Collected data:
========================================================================

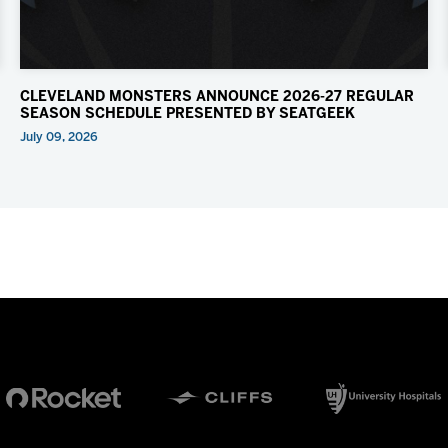
CLEVELAND MONSTERS ANNOUNCE 2026-27 REGULAR
SEASON SCHEDULE PRESENTED BY SEATGEEK
July 09, 2026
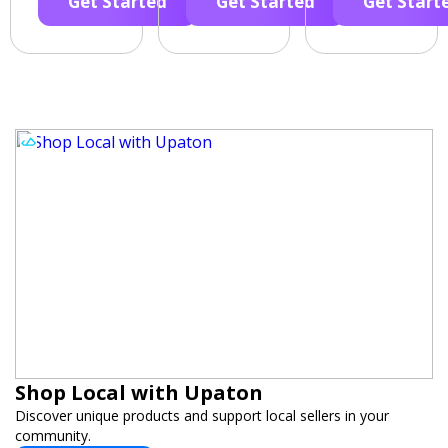
Get Started
Get Started
Get Start
Shop Local with Upaton
Discover unique products and support local sellers in your
community.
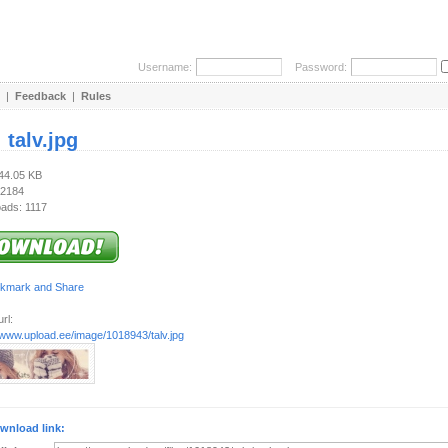
Username:
Password:
|
Feedback
|
Rules
:
talv.jpg
144.05 KB
 2184
ads: 1117
rl:
/www.upload.ee/image/1018943/talv.jpg
wnload link:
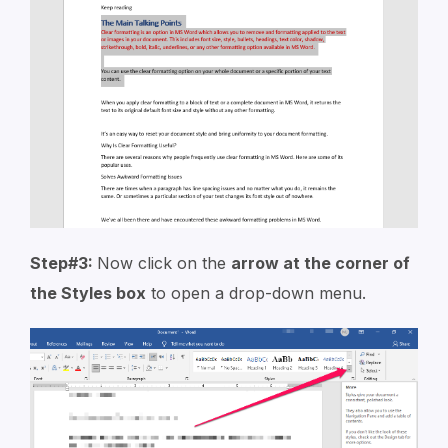
Step#3:
Now click on the
arrow at the corner of
the Styles box
to open a drop-down menu.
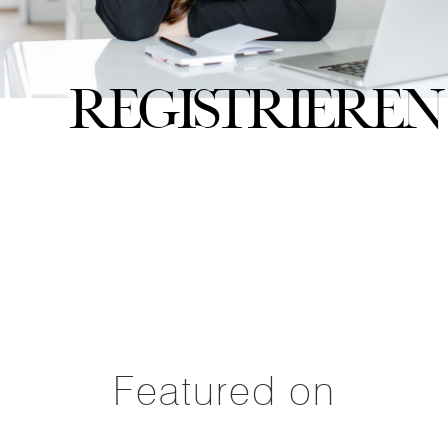
Registrieren
Featured on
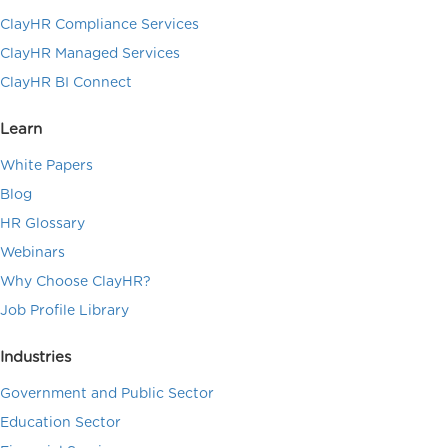
ClayHR Compliance Services
ClayHR Managed Services
ClayHR BI Connect
Learn
White Papers
Blog
HR Glossary
Webinars
Why Choose ClayHR?
Job Profile Library
Industries
Government and Public Sector
Education Sector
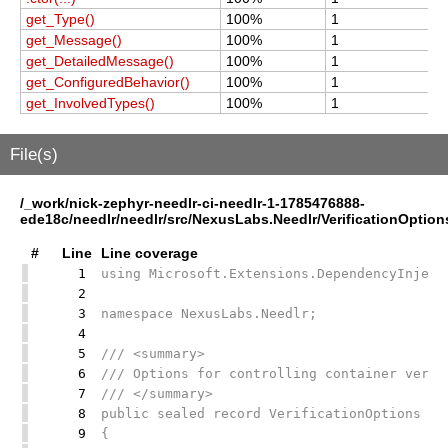
get_Type()
100%
1
1
get_Message()
100%
1
1
get_DetailedMessage()
100%
1
1
get_ConfiguredBehavior()
100%
1
1
get_InvolvedTypes()
100%
1
1
File(s)
/_work/nick-zephyr-needlr-ci-needlr-1-1785476888-
ede18c/needlr/needlr/src/NexusLabs.Needlr/VerificationOption
#
Line
Line coverage
1
using Microsoft.Extensions.DependencyInject
2
3
namespace NexusLabs.Needlr;
4
5
/// <summary>
6
/// Options for controlling container verif
7
/// </summary>
8
public sealed record VerificationOptions
9
{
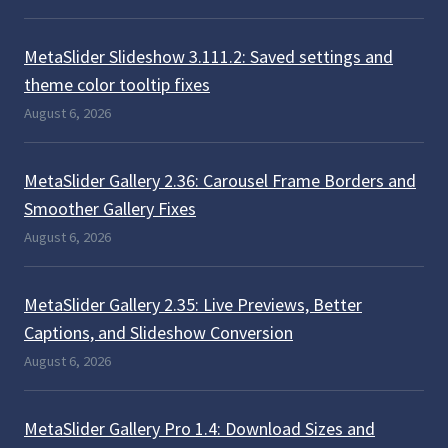
MetaSlider Slideshow 3.111.2: Saved settings and
theme color tooltip fixes
August 6, 2026
MetaSlider Gallery 2.36: Carousel Frame Borders and
Smoother Gallery Fixes
August 6, 2026
MetaSlider Gallery 2.35: Live Previews, Better
Captions, and Slideshow Conversion
August 6, 2026
MetaSlider Gallery Pro 1.4: Download Sizes and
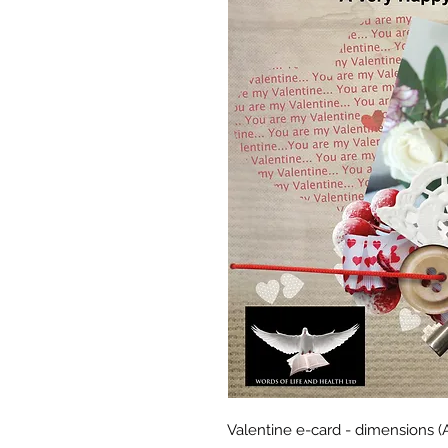
Valentine e-card - dimensions 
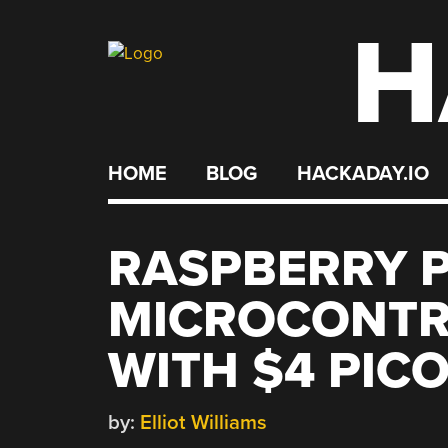
H
Skip
to
content
HOME
BLOG
HACKADAY.IO
RASPBERRY P
MICROCONTR
WITH $4 PIC
by:
Elliot Williams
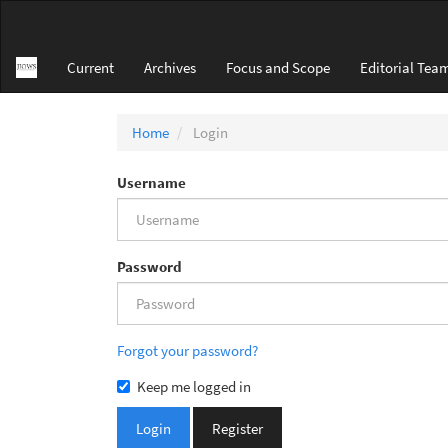
Main
Navigation
Main
Current
Archives
Focus and Scope
Editorial Tea
Content
Sidebar
Home
Login
Username
Password
Forgot your password?
Keep me logged in
Login
Register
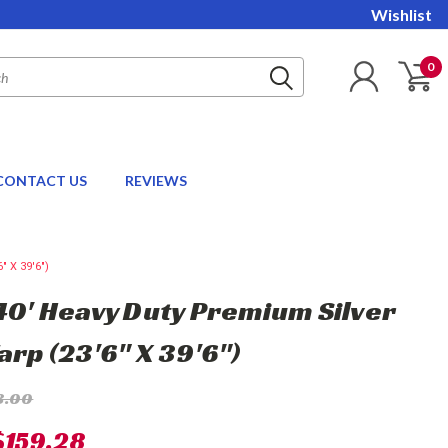
Wishlist
0
CONTACT US
REVIEWS
" X 39'6")
 40' Heavy Duty Premium Silver
arp (23'6" X 39'6")
3.00
$159.28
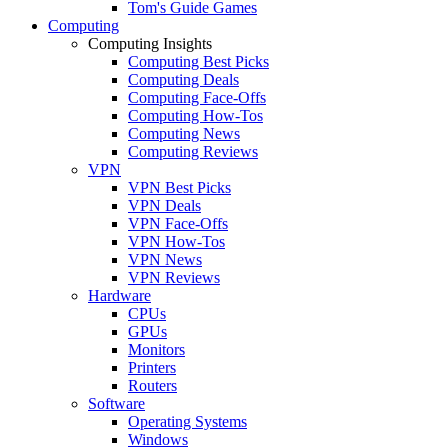
Tom's Guide Games
Computing
Computing Insights
Computing Best Picks
Computing Deals
Computing Face-Offs
Computing How-Tos
Computing News
Computing Reviews
VPN
VPN Best Picks
VPN Deals
VPN Face-Offs
VPN How-Tos
VPN News
VPN Reviews
Hardware
CPUs
GPUs
Monitors
Printers
Routers
Software
Operating Systems
Windows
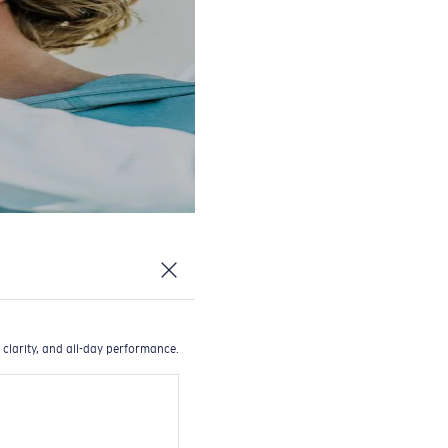
 clarity, and all-day performance.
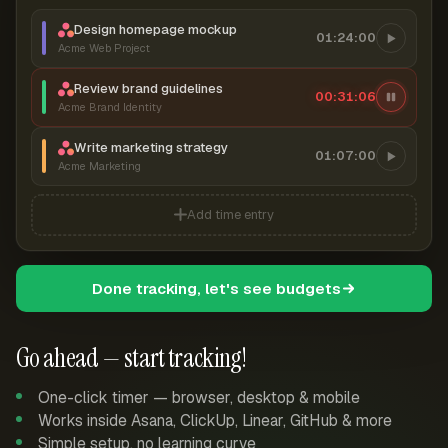
Design homepage mockup
01:24:00
Acme Web Project
Review brand guidelines
00:31:06
Acme Brand Identity
Write marketing strategy
01:07:00
Acme Marketing
Add time entry
Done tracking, let's see budgets
Go ahead — start tracking!
One-click timer — browser, desktop & mobile
Works inside Asana, ClickUp, Linear, GitHub & more
Simple setup, no learning curve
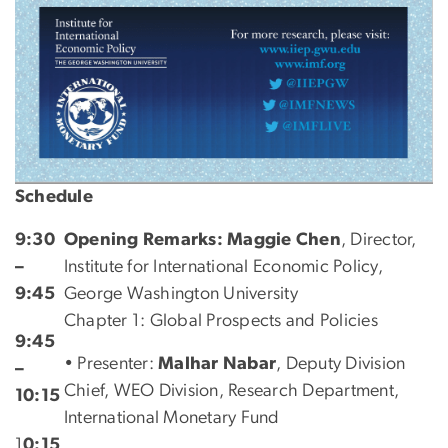
Schedule
9:30
Opening Remarks: Maggie Chen
, Director,
–
Institute for International Economic Policy,
9:45
George Washington University
Chapter 1: Global Prospects and Policies
9:45
• Presenter:
Malhar Nabar
, Deputy Division
–
Chief, WEO Division, Research Department,
10:15
International Monetary Fund
1
0:15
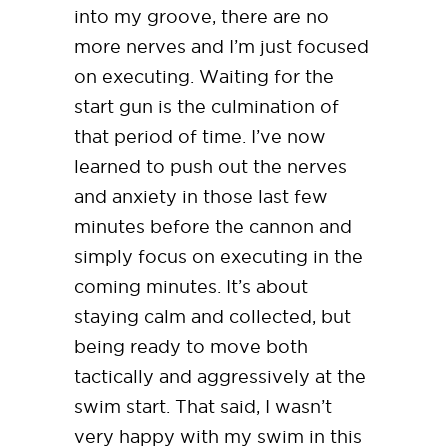
into my groove, there are no
more nerves and I’m just focused
on executing. Waiting for the
start gun is the culmination of
that period of time. I’ve now
learned to push out the nerves
and anxiety in those last few
minutes before the cannon and
simply focus on executing in the
coming minutes. It’s about
staying calm and collected, but
being ready to move both
tactically and aggressively at the
swim start. That said, I wasn’t
very happy with my swim in this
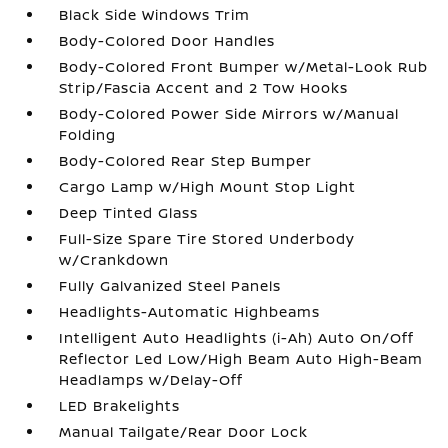
Black Side Windows Trim
Body-Colored Door Handles
Body-Colored Front Bumper w/Metal-Look Rub
Strip/Fascia Accent and 2 Tow Hooks
Body-Colored Power Side Mirrors w/Manual
Folding
Body-Colored Rear Step Bumper
Cargo Lamp w/High Mount Stop Light
Deep Tinted Glass
Full-Size Spare Tire Stored Underbody
w/Crankdown
Fully Galvanized Steel Panels
Headlights-Automatic Highbeams
Intelligent Auto Headlights (i-Ah) Auto On/Off
Reflector Led Low/High Beam Auto High-Beam
Headlamps w/Delay-Off
LED Brakelights
Manual Tailgate/Rear Door Lock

========================================================================

Task goal:
Going by the data above, the answer is exactly the lines from the one holding "staying calm and collected, but" to the one holding "Headlights-Automatic Highbeams", both kept, with the pictures left out.

Solution to this task:
staying calm and collected, but
being ready to move both
tactically and aggressively at the
swim start. That said, I wasn’t
very happy with my swim in this
Black Side Windows Trim
Body-Colored Door Handles
Body-Colored Front Bumper w/Metal-Look Rub
Strip/Fascia Accent and 2 Tow Hooks
Body-Colored Power Side Mirrors w/Manual
Folding
Body-Colored Rear Step Bumper
Cargo Lamp w/High Mount Stop Light
Deep Tinted Glass
Full-Size Spare Tire Stored Underbody
w/Crankdown
Fully Galvanized Steel Panels
Headlights-Automatic Highbeams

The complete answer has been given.